Combining $(11)$ with $(12)$, we obtain that $(7)$ holds uniformly for all $T\ge T_0$.

Next, we handle $(8)$. By $(3)$, we know that

$$\begin{array}{c}\hfill {\psi }_{\min }(x_1,x_2,T)=P({\tau }_1(x_1\le T))+P({\tau }_2(x_2\le T))-{\psi }_{\max }(x_1,x_2,T).\end{array}$$

(13)

where $({\tau }_i(x_i)=\inf \{t:R_i(t)<0|R_i(0)=x_i\},i=1,2$. Then by $(7)$ with its one-dimensional case, it is clear that

$$\begin{array}{c}\hfill P({\tau }_i(x_i)\le T)\sim \sum _{\ell =1}^K{p}_{\ell }{\int }_0^T{\int }_0^{{\alpha }_{\ell }\wedge (T-s)}{\overline{F}}_i(e^{\delta (s+y)}{x}_i)d{H}_i(y)d{m}_i(s),i=1,2.\end{array}$$

(14)

holds uniformly for all $T\ge T_0$.

Again by $(7)$ and $F_i\in \mathcal{L}\cap \mathcal{D}\subset \mathcal{D},i=1,2$, we have that

$$\begin{array}{c}{\lim \sup }_{x_1\wedge x_2\to \infty }{\sup }_{T\in \Lambda \cap [T_0,\infty )}{\displaystyle \frac{{\psi }_{\max }(x_1,x_2,T)}{{\sum }_{i=1}^2{\sum }_{\ell =1}^K{p}_{\ell }{\int }_0^T{\int }_0^{{\alpha }_{\ell }\wedge (T-s)}{\overline{F}}_i(e^{\delta (s+y)}{x}_i)d{H}_i(y)d{m}_{i}s}}\hfill \\ \le {\lim \sup }_{x_1\wedge x_2\to \infty }{\sup }_{T\in \Lambda \cap [T_0,\infty )}{\displaystyle \frac{{\overline{F}}_1(x_1)m_1(T){\overline{F}}_2(x_2)m_2(T){({\sum }_{\ell =1}^K{p}_{\ell }{H}_i({\alpha }_{\ell }\wedge (T-s)))}^2}{{\overline{F}}_1(x_1{e}^{\delta T})m_1(T_0)({\sum }_{\ell =1}^K{p}_{\ell }{H}_i({\alpha }_{\ell }\wedge (T_0-s)))}}\hfill \\ =0.\hfill \end{array}$$

(15)

Hence, by $(13)$–$(15)$, we prove that $(8)$ holds uniformly for all $T\ge T_0$. □

Theorem 2.

Consider the bidimensional risk model $(1)$ under the assumption $A_1-A_2$. Let $p_0=P(S_1^{(i)}<T_0)>0$ for some $0<T_0<\infty$. Assume that claim sizes, $\{Y_i,i\ge 1\}$ be $PQAI$ random variables with common distribution $F_i\in \mathcal{C},i=1,2$ such that $J_{F_i}^{-}>0$, respectively.
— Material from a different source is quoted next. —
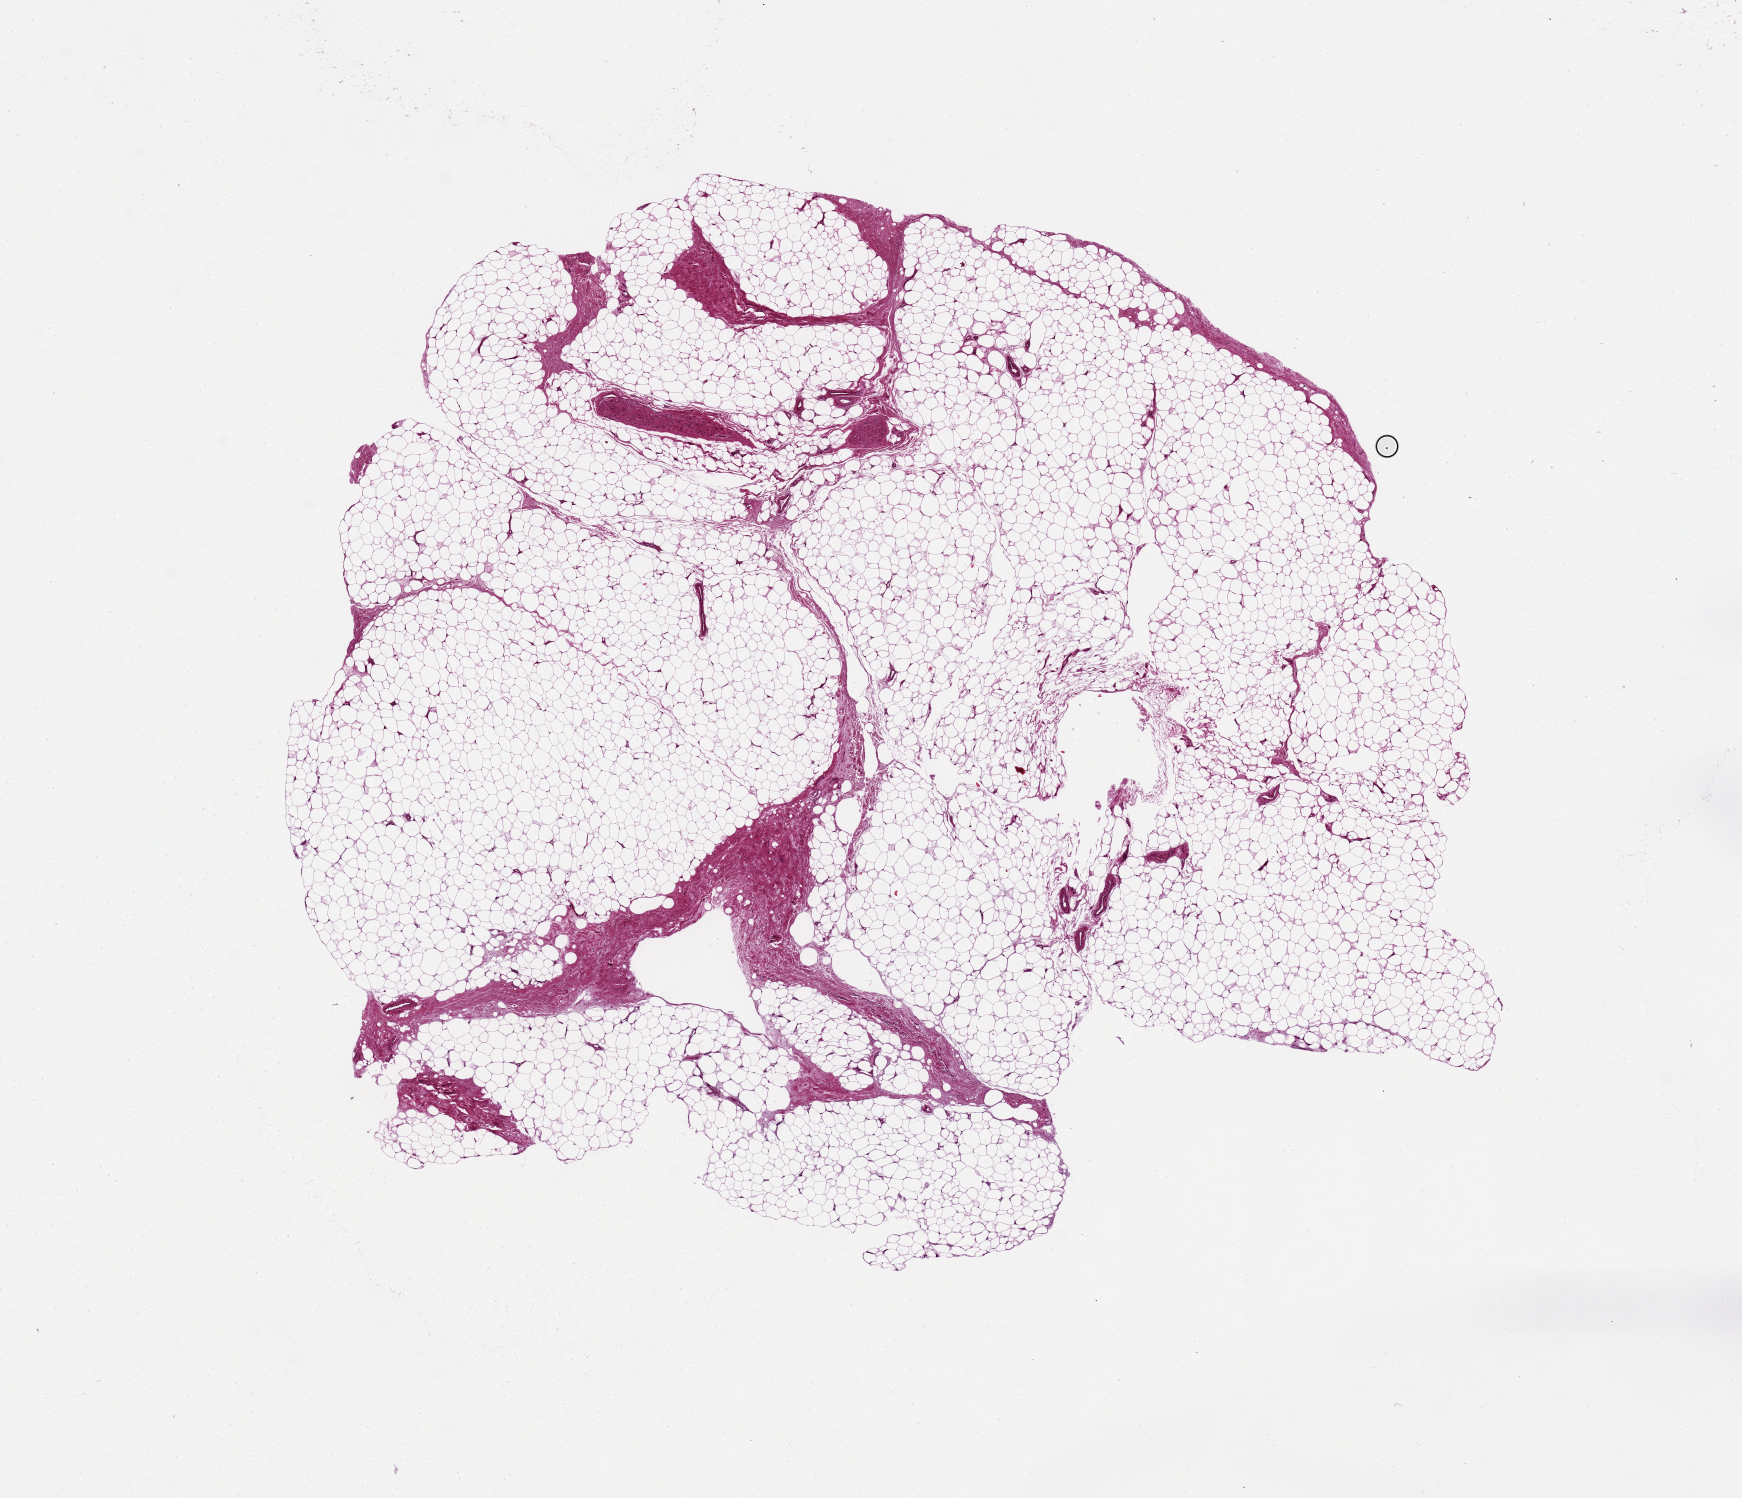
Whole-slide image, haematoxylin and eosin stain, brightfield, a low-resolution overview of the entire scanned area, about 13.8 x 11.9 mm (from a 20x scan), PAXgene-fixed, paraffin-embedded tissue, sampled site (target tissue): adipose tissue, tissue donor sample. Male donor.
Pathologist's review note for this sample: 7x9 mm. well fixed tissue.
Then the relations $(7)$ and $(8)$ hold uniformly for $T\ge T_0$.

Proof. 

Similarly, when $f_i(C_j^{(i)}),j=1,\cdots ,K$ are bounded and $\{Y_j^{(i)},j\ge 1\}$ are $PQAI$ random variables with distributions $F_i\in \mathcal{C},i=1,2$, respectively, it is easy to prove that $\{Y_j^{(i)}+f_i(C_j^{(i)}),j\ge 1\}$ are $PQAI$ random variables, whose distributions belong to the class $\mathcal{C},i=1,2$, respectively. Hence, applying the same method of proof of Theorem 1, we know that $(7)$ and $(8)$ still hold uniformly for all $T\ge T_0$. □

Theorem 3.

Under the conditions of Theorem 2, suppose that entry inter-arrival times, $\{{\theta }_k^{(i)},k\ge 1\}$ are $WLOD$ random variables with common distribution $G_i$ satisfying

$$\begin{array}{c}\hfill \underset{n\to \infty }{\lim }{\mathrm{g}}_{L_i}(n)e^{-{ϵ}_{i0}n}=0.\end{array}$$

(16)

holds for some ${ϵ}_{i0}>0$, depending on $F_i$ and $G_i,i=1,2$. Then, the relations $(7)$ and $(8)$ still hold uniformly for all $T\ge T_0$.

Proof. 

By the Lemma $4(2)$, Theorem 2 and similar proof of Theorem 1, the relations $(7)$ and $(8)$ still hold uniformly for all $T\ge T_0$. □

Corollary 1.

Consider one-dimensional risk model satisfying the same conditions as those in Theorem 1, and denote ruin time by $\tau (x)=\inf \{t:R(t)<0|R(0)=x\}$, where

$$\begin{array}{c}\hfill R(t)=x{e}^{\delta t}+\sum _{j=1}^{N(t)}f(C_j)e^{\delta (t-S_j)}-\sum _{j=1}^{N(t)}{Y}_j{e}^{\delta (t-S_j-D_j)}{I}_{\{S_j+D_j\le t,D_j\le C_j\}},\end{array}$$

then, we have

$$\begin{array}{c}\hfill \psi (x,T)=P(\tau (x)\le T)\sim \sum _{\ell =1}^K{p}_{\ell }{\int }_0^T{\int }_0^{{\alpha }_{\ell }\wedge (T-s)}\overline{F}(e^{\delta (s+y)}x)dH(y)dm(s).\end{array}$$

It is easy to prove Corollary 1 from the proof of relation $(7)$ of Theorem 1.

Remark 2.

Corollary 1 is a partial extension for the results of Theorem 3.1 of Xiao et al. (2013), Theorem 1 of Xiao and Tang (2009), and Theorem 3.1 of Xiao and Xie (2018).

4. Conclusions

In summary, this paper studies the two-dimensional independent risk model based on entrance processes with constant interest rate. Under the assumptions that the entry process of policies of two kinds of business of insurance companies have different renewal processes, the claims sizes of two kinds of business are independent of each other, and the claims sizes of the same kind of business are pairwise strong quasi-asymptotically independent, which belong to the class $\mathcal{L}\cap \mathcal{D}$, the maximum finite-time ruin probability and the minimum finite-time ruin probability are obtained, respectively. If intervals of entry time of the policy satisfy the wide lower quadrant dependence, The finite-time maximum ruin probability and the finite-time minimum ruin probability are also obtained.